After immigrating to Maine, Perates became a furniture maker, the outgrowth of his grandfather's woodworking lessons in Greece. After 1930, he specialized in English and Colonial American reproduction pieces in his own business. When his two sons were called to serve in World War II, he began carving religious icons and furniture based on Byzantine painting and sculpture and traditional Greek Orthodox Church furnishings. At his death, Perates's shop contained more than forty large icons, including this Saint Mark [Icon of Saint Mark 1986.65.259], as well as a sixteen and one-half foot-tall altar in the Greek style, which he hoped would be sold to a church for the benefit of his grandchildren.

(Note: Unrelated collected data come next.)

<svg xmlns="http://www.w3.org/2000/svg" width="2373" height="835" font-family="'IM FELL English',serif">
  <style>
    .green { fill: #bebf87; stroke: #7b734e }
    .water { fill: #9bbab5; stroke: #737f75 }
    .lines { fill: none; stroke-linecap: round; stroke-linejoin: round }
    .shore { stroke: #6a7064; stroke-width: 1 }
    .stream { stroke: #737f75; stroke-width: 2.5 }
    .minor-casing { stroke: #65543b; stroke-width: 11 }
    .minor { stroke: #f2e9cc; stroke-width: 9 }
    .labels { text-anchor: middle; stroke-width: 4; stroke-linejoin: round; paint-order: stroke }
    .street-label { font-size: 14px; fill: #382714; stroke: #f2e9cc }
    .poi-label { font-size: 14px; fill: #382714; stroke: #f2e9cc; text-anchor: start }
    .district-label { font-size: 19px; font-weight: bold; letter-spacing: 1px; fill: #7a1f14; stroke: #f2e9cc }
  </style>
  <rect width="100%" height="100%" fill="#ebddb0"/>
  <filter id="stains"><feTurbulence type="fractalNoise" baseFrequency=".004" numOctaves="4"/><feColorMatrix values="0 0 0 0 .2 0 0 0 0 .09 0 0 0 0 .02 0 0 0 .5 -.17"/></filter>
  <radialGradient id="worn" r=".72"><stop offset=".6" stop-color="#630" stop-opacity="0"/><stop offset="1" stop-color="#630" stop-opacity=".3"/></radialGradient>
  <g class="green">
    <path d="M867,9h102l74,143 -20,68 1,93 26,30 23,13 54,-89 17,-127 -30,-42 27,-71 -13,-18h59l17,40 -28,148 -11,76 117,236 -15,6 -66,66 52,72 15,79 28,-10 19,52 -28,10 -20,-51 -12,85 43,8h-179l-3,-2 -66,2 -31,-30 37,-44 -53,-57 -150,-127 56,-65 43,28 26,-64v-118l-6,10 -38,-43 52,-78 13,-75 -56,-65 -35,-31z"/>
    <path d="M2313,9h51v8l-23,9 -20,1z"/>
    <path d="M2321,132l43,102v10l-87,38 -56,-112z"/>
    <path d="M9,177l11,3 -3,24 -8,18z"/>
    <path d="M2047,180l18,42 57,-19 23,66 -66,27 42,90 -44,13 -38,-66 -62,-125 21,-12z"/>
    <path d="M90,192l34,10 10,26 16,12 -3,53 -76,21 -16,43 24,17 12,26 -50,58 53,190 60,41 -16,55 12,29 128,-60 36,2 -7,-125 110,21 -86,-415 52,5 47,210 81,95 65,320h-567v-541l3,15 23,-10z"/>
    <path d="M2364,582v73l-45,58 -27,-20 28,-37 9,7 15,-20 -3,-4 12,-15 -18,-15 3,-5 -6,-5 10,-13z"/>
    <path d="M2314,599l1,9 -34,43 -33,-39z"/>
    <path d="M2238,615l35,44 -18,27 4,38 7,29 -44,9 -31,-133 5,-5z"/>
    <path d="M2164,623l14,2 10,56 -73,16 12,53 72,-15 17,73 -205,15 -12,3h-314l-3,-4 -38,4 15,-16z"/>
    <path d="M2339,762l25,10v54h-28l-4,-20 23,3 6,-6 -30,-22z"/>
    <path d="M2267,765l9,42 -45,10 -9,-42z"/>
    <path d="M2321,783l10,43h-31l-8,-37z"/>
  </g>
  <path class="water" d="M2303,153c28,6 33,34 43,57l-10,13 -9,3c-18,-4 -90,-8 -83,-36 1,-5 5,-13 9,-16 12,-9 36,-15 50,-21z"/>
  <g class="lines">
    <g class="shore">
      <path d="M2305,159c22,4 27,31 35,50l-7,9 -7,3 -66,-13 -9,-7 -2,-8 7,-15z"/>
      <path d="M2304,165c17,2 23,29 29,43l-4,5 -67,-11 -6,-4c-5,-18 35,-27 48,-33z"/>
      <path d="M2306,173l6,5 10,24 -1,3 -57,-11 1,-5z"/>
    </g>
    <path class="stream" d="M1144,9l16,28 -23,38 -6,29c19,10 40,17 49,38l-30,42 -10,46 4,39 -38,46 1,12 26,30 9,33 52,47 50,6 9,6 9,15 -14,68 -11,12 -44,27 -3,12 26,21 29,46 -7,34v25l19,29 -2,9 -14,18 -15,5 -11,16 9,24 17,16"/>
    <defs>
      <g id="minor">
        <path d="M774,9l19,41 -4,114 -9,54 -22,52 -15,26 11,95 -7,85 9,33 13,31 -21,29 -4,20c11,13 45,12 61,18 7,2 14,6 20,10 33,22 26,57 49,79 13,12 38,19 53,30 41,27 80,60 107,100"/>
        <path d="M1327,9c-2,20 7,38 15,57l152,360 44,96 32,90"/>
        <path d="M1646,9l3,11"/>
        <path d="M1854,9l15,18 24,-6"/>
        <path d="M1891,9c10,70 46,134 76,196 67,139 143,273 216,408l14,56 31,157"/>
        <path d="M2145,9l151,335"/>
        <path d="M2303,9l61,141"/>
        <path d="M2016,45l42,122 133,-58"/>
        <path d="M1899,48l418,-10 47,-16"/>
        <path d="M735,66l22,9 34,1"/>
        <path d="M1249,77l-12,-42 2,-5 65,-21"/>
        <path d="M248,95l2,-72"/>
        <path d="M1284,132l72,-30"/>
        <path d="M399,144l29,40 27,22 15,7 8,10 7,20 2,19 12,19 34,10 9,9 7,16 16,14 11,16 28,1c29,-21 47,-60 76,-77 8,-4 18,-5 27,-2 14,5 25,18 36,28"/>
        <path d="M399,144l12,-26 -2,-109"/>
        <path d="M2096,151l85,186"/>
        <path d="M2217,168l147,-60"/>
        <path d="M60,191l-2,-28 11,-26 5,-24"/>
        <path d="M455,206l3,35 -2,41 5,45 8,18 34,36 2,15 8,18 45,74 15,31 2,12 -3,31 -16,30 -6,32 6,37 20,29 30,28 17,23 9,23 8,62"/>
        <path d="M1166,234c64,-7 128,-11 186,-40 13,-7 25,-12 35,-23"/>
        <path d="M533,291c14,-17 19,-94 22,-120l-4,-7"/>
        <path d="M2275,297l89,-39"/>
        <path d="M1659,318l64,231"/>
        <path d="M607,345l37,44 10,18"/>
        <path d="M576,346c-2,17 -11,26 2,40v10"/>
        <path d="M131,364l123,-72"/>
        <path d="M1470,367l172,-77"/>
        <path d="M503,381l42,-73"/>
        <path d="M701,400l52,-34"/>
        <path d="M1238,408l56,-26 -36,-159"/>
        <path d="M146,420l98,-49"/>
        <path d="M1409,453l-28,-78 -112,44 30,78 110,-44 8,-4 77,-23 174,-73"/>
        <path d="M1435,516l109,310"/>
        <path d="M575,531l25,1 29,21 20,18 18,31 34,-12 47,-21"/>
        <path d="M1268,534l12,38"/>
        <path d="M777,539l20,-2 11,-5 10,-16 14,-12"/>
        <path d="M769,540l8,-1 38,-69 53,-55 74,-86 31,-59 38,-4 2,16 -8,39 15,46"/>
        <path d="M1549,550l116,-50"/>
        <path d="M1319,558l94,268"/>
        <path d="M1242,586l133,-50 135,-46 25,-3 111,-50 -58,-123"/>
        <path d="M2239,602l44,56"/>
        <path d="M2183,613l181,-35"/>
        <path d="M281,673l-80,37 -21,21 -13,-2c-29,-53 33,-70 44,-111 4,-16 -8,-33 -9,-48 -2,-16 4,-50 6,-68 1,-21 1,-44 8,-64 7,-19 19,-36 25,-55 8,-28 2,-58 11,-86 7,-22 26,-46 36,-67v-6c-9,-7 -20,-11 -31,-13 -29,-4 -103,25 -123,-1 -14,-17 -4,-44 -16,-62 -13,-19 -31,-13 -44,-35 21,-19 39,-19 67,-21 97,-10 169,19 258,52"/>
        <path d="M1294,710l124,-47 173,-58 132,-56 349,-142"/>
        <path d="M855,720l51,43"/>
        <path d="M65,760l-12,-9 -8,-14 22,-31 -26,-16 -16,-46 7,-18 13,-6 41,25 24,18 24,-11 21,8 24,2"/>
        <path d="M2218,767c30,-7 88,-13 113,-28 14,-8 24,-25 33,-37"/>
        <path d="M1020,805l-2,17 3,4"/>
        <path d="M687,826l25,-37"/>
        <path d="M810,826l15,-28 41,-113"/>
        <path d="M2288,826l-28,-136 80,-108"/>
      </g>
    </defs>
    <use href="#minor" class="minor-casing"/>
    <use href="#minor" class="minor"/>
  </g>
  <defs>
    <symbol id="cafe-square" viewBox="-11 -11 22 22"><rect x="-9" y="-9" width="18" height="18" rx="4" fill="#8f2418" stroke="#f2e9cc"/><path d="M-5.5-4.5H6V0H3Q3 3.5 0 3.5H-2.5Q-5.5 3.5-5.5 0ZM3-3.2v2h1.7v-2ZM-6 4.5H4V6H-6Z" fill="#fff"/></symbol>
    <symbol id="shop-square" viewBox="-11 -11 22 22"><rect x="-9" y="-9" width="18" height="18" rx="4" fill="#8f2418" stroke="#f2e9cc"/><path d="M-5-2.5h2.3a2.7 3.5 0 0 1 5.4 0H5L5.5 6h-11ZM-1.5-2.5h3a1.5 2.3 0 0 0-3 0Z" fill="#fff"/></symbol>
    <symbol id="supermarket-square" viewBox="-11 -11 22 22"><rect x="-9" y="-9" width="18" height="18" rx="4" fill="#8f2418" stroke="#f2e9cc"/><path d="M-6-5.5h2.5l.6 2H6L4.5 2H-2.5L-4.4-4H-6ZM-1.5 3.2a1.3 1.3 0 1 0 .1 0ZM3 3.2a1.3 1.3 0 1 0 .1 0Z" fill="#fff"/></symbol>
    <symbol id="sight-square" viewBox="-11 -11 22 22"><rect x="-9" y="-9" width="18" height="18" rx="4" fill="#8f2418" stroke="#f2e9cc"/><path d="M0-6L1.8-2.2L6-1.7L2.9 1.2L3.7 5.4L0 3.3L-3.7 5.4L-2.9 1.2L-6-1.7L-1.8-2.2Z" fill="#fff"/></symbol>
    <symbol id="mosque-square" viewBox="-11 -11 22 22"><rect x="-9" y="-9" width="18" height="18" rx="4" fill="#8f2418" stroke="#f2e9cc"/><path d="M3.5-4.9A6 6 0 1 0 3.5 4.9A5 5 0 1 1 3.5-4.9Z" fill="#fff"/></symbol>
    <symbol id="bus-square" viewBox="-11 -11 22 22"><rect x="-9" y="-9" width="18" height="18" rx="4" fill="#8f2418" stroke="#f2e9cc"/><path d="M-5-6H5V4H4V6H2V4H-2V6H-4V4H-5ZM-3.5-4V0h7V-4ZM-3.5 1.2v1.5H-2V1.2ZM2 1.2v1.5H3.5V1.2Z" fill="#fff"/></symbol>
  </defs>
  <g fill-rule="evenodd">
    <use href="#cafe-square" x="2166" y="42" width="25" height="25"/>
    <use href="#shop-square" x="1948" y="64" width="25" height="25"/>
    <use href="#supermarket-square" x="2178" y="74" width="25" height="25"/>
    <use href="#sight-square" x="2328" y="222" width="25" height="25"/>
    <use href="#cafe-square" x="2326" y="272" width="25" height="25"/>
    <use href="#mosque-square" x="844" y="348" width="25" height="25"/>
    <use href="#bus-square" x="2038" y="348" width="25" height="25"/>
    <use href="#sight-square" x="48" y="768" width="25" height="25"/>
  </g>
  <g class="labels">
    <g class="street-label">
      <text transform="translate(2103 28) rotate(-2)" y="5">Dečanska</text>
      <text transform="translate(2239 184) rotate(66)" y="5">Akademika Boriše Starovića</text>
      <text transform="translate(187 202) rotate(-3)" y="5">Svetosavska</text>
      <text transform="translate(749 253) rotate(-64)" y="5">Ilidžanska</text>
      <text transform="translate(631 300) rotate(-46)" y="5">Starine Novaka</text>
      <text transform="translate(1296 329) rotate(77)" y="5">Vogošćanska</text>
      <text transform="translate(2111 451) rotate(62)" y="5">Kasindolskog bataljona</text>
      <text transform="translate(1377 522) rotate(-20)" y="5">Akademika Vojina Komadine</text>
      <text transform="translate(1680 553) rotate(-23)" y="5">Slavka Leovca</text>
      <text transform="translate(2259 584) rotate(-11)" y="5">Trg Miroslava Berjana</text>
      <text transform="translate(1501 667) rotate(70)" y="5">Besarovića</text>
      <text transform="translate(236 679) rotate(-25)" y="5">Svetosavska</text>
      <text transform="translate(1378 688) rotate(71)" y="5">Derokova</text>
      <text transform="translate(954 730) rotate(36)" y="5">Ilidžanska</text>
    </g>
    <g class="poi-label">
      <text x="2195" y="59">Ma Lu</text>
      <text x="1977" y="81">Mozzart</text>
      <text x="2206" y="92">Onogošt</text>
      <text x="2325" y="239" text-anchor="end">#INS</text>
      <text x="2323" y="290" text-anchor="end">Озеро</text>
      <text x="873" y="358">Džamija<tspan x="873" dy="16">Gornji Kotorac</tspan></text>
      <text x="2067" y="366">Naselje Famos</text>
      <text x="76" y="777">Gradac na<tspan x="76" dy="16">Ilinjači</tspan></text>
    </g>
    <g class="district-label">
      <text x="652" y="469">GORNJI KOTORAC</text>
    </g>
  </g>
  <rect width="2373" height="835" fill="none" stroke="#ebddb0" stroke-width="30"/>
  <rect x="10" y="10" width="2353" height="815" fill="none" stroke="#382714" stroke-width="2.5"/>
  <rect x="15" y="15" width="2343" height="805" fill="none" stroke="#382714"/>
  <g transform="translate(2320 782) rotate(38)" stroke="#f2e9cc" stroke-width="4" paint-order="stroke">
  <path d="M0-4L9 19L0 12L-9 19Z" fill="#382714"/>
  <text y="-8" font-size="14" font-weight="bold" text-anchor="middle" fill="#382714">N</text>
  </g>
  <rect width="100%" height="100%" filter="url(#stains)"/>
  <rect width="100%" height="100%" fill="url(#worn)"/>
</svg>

He never sold his dazzling array of saints, stating that he made them for himself from his own inspiration and creativity.

Lynda Roscoe Hartigan Made with Passion: The Hemphill Folk Art Collection in the National Museum of American Art (Washington, D.C. and London: National Museum of American Art with the Smithsonian Institution Press, 1990)

Luce Artist Biography

John Perates was born in Greece and raised in the Greek Orthodox Church. He trained with his grandfather to be a wood-carver and in 1912 moved to the United States to establish himself as a cabinetmaker. It was not until the 1930s that Perates felt he had a sound knowledge of the Bible, and could begin to carve religious icons.